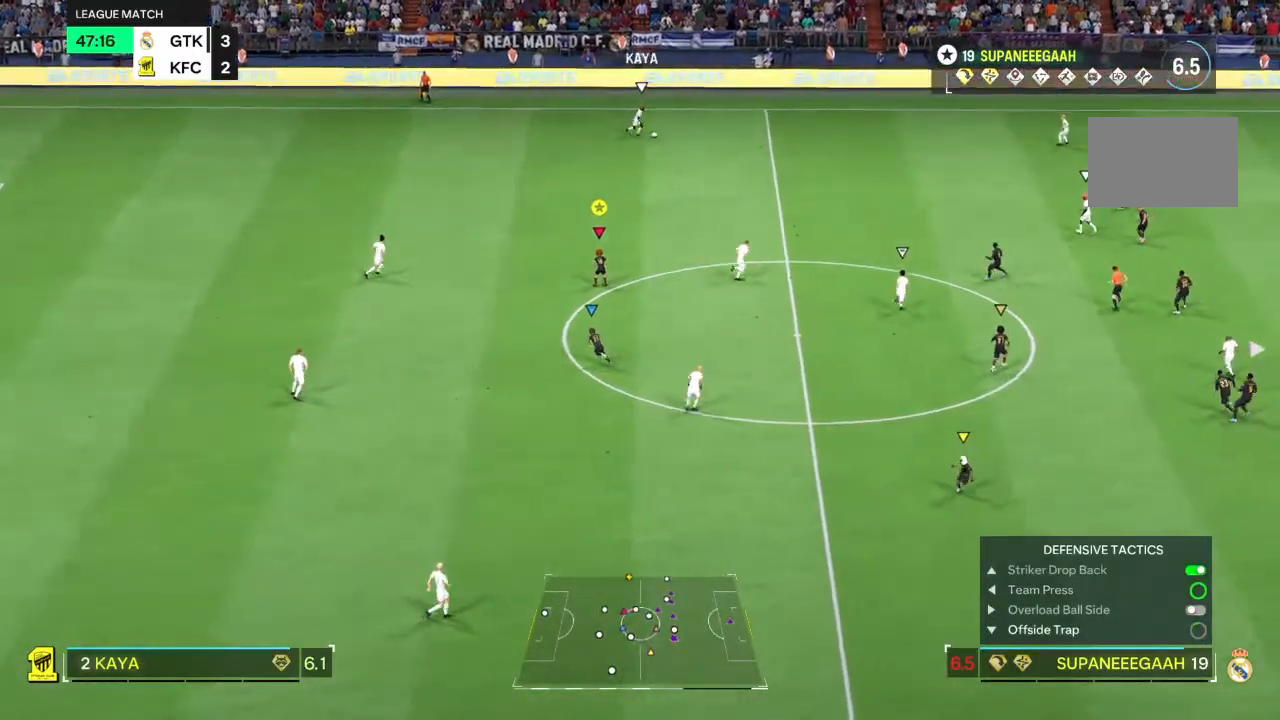
{"dt_ms": 500, "buttons": ["L2"], "left_stick": "center", "right_stick": "center", "events": []}
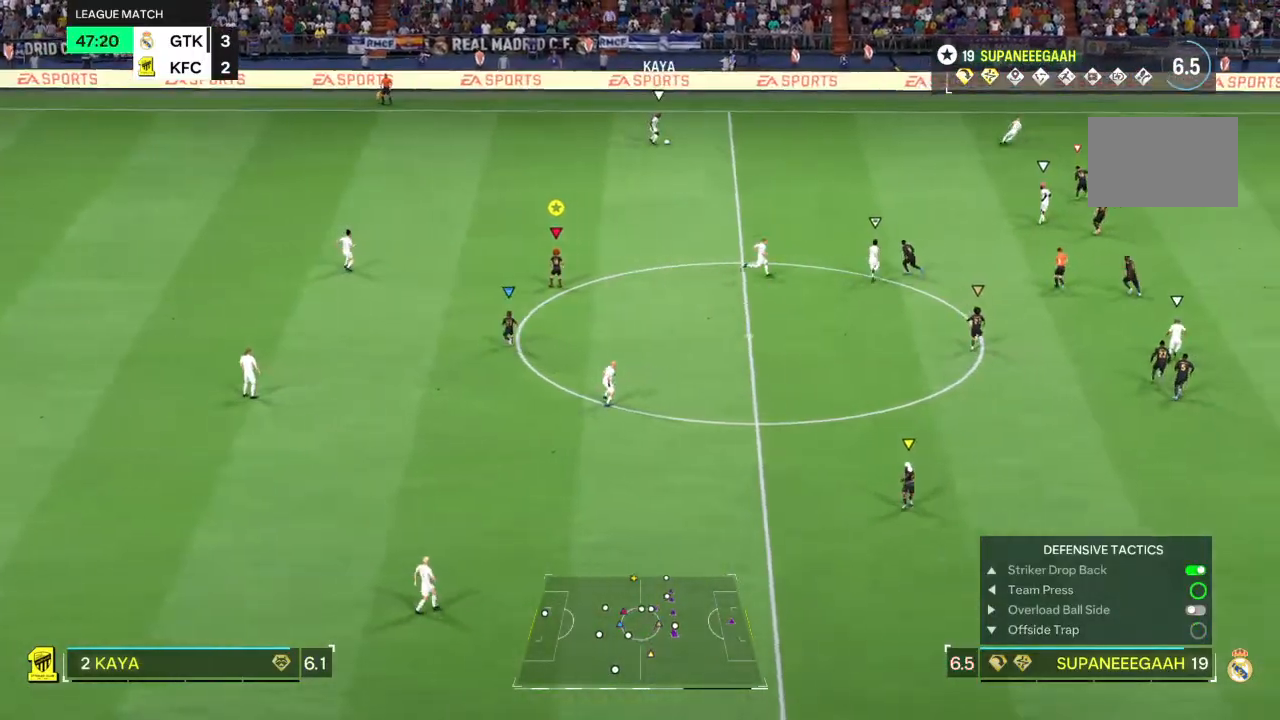
{"dt_ms": 500, "buttons": ["L2"], "left_stick": "center", "right_stick": "center", "events": []}
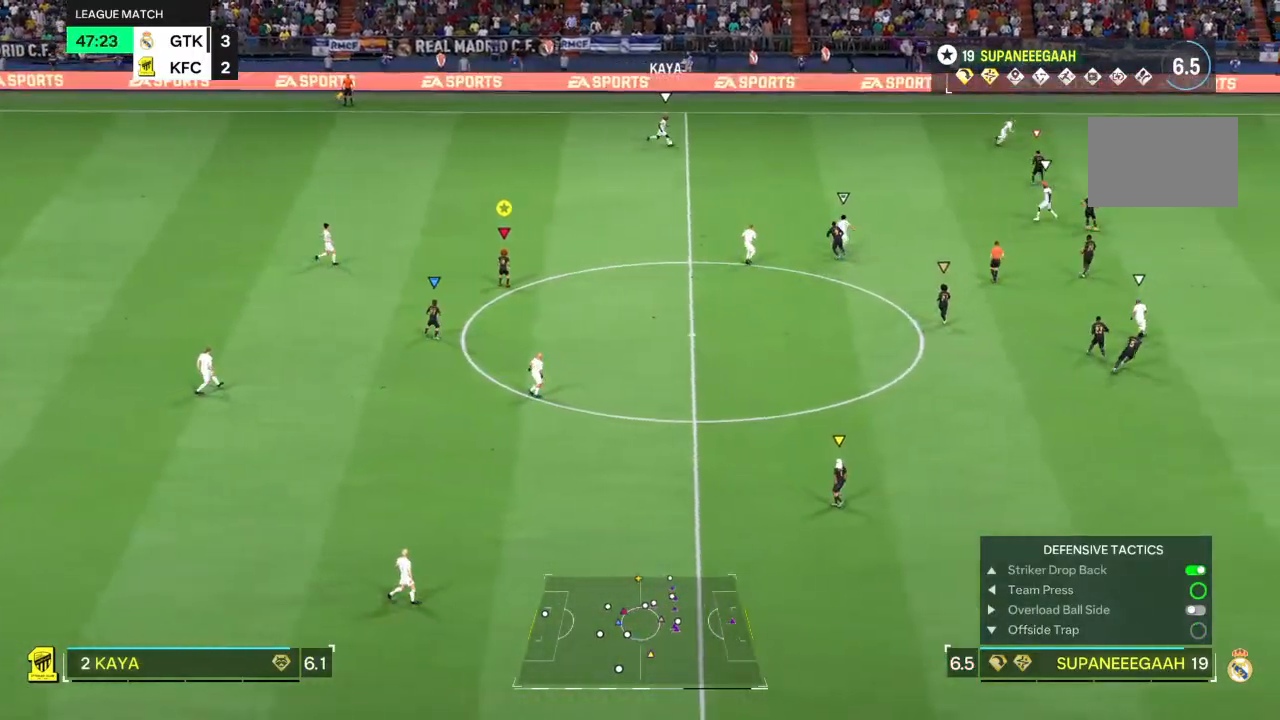
{"dt_ms": 500, "buttons": ["L2"], "left_stick": "right", "right_stick": "center", "events": [[467, "left_stick", "right"]]}
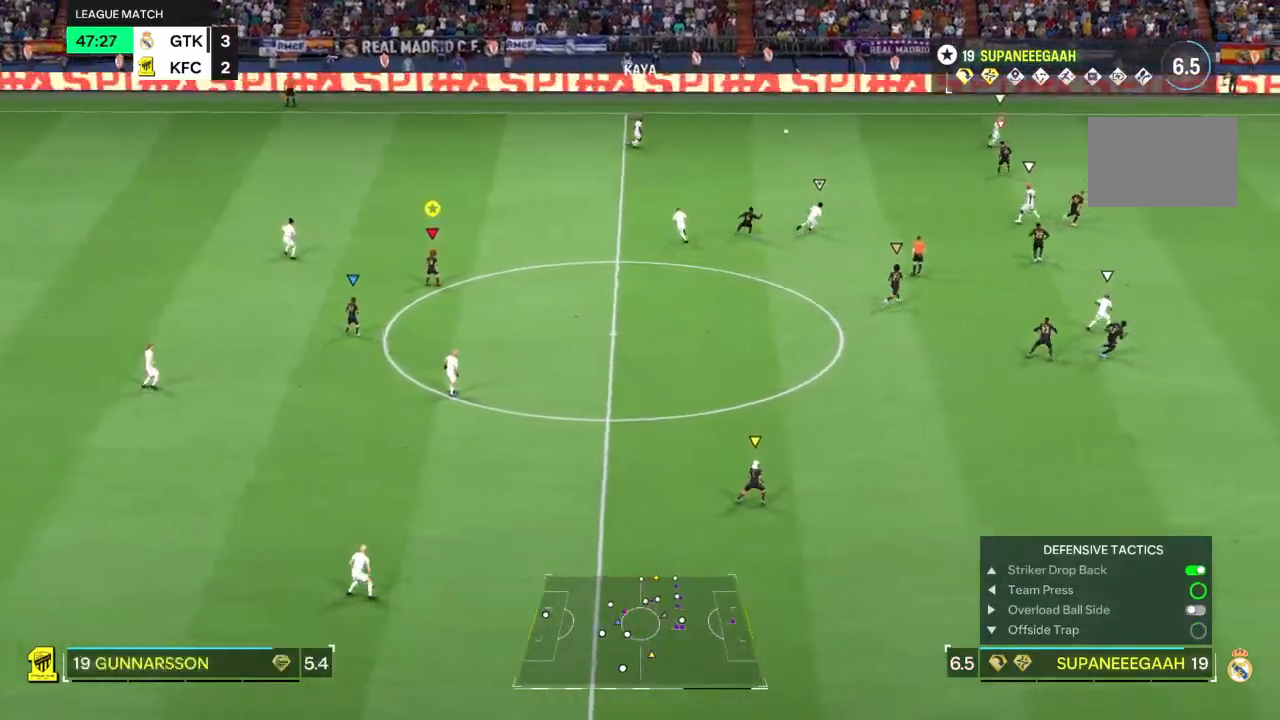
{"dt_ms": 500, "buttons": ["R2"], "left_stick": "right", "right_stick": "center", "events": [[100, "R2", "down"], [417, "L2", "up"]]}
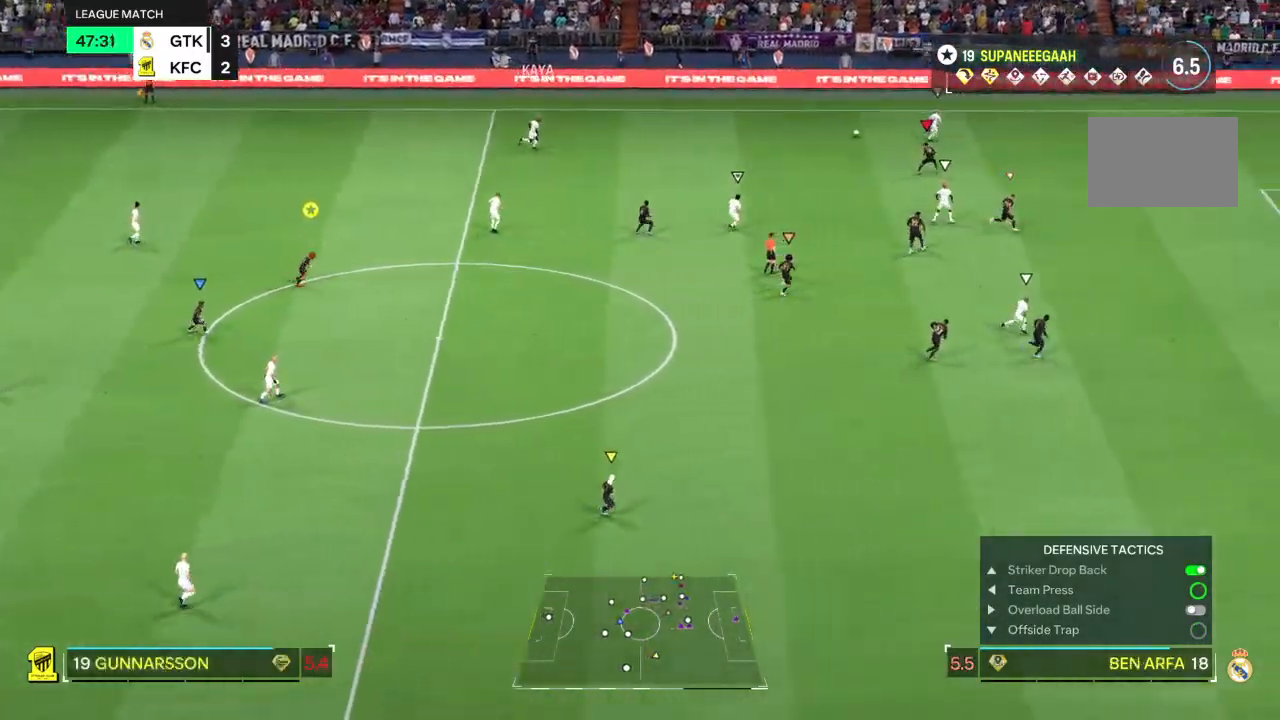
{"dt_ms": 500, "buttons": ["R2"], "left_stick": "right", "right_stick": "center", "events": []}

########################################

Work order
Each line of the listing must be restated word for word, and the pictures left out.

Task answer
{"dt_ms": 500, "buttons": ["L2"], "left_stick": "center", "right_stick": "center", "events": []}
{"dt_ms": 500, "buttons": ["L2"], "left_stick": "center", "right_stick": "center", "events": []}
{"dt_ms": 500, "buttons": ["L2"], "left_stick": "right", "right_stick": "center", "events": [[467, "left_stick", "right"]]}
{"dt_ms": 500, "buttons": ["R2"], "left_stick": "right", "right_stick": "center", "events": [[100, "R2", "down"], [417, "L2", "up"]]}
{"dt_ms": 500, "buttons": ["R2"], "left_stick": "right", "right_stick": "center", "events": []}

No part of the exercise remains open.